If you want to specfiy the image and/or tag used you can specify them via enviroment variables For example:

SWG_DOCKER_IMAGE=ghcr.io/scilifelabdatacentre/swg-data-builder SWG_DOCKER_TAG=docker-dir ./scripts/dockermake.sh build

pre-commit

This repository uses pre-commit which can be used to automatically test the changes made between each commit to check your code. Things like linting and bad formatting can be spott

Setup pre-commit

Step 1

To setup pre-commit when commiting to this repo you'll need to install the python package pre-commit. You can do that using either:

pip install -r requirements.txt
# OR
pip install pre-commit==3.7.0
Step 2

Then you'll need to install the precommit hooks (run from the root of the GitHub repository).

pre-commit install

Commiting with pre-commit installed:

Now when you commit with pre-commit installed you're commits will be tested against the pre-commit hooks included in this branch and if everything goes well it will look something like this:

$ git commit 
Check Yaml...............................................................Passed
Check JSON...............................................................Passed
Check for added large files..............................................Passed
Fix End of Files.........................................................Passed
Trim Trailing Whitespace.................................................Passed
markdownlint-fix.........................................................Passed
ruff.....................................................................Passed
ruff-format..............................................................Passed
[add-precommit-ghactions 71c6541] Run: "pre-commit run --all-files"
 39 files changed, 59 insertions(+), 67 deletions(-)

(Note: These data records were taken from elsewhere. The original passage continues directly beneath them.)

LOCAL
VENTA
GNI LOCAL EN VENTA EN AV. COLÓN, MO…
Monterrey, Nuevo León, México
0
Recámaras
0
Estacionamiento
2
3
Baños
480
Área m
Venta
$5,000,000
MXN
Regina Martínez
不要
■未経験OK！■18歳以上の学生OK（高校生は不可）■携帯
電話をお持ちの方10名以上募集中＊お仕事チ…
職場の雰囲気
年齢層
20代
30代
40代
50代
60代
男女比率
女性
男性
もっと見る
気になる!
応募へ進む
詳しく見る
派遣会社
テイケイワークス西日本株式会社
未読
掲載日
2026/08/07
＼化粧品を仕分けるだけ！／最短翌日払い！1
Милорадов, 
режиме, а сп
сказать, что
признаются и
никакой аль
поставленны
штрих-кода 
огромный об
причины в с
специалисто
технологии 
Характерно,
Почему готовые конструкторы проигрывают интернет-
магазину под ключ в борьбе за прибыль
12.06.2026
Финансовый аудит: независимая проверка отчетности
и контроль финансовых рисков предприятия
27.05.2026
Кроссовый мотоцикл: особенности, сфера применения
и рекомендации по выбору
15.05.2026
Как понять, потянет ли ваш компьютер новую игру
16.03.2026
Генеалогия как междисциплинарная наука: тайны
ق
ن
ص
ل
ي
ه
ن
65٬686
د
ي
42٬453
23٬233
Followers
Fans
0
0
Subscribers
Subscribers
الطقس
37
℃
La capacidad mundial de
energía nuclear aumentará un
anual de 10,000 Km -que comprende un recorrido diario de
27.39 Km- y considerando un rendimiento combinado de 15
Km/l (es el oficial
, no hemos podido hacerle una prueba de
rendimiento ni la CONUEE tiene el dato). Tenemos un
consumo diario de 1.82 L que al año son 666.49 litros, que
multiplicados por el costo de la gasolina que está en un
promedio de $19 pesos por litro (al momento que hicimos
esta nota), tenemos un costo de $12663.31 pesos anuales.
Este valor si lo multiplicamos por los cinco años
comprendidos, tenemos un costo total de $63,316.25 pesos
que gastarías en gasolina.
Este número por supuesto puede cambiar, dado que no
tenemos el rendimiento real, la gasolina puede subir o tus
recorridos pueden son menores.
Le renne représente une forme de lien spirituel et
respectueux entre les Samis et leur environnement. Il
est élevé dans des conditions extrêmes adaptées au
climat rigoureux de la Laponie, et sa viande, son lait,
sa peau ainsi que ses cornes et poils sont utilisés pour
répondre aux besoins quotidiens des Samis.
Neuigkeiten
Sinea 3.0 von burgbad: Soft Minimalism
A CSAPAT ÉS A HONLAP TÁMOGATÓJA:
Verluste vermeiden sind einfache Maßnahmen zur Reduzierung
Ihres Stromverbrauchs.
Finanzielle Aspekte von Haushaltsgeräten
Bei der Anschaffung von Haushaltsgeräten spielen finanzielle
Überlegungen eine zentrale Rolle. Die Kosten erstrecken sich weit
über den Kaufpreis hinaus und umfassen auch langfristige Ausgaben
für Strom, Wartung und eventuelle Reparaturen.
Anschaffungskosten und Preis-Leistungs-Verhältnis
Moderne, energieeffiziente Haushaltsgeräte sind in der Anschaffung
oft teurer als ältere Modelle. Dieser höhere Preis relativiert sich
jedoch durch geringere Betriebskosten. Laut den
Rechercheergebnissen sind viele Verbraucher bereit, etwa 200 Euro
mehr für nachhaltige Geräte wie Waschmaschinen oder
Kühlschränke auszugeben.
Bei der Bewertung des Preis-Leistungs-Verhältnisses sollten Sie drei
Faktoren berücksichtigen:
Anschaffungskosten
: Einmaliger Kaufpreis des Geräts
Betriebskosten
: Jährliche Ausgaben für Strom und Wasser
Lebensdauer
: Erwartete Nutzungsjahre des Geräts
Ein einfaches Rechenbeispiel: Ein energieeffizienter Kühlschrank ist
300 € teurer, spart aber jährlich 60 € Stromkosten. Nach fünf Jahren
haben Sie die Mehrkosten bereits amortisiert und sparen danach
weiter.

If one of the tests failed your commit will be blocked If a check fails during the pre-commit process, the commit will be blocked and will not proceed. The pre-commit tool will output a message indicating which hook failed and often provide some information about what caused the failure.

Pre-commit will fix most issues itself the developer is expected to fix the issues that caused the failure and then attempt the commit again. Once all hooks pass, the commit will be allowed to proceed.

Whilst not ideal, if you need to bypass the failing test, you could edit the .pre-commit-config.yaml file or skip running pre-commit on this test.

git commit --no-verify 

pre-commit and GitHub actions

The pre-commit tests are also run using GitHub actions as a way to ensure the code commited passes the pre-commit tests (pre-commit is run locally on each developers PC). In some cases new rules/exceptions should be added to the pre-commit tests as they may be too strict we run so don't take it personally if your code fails a check.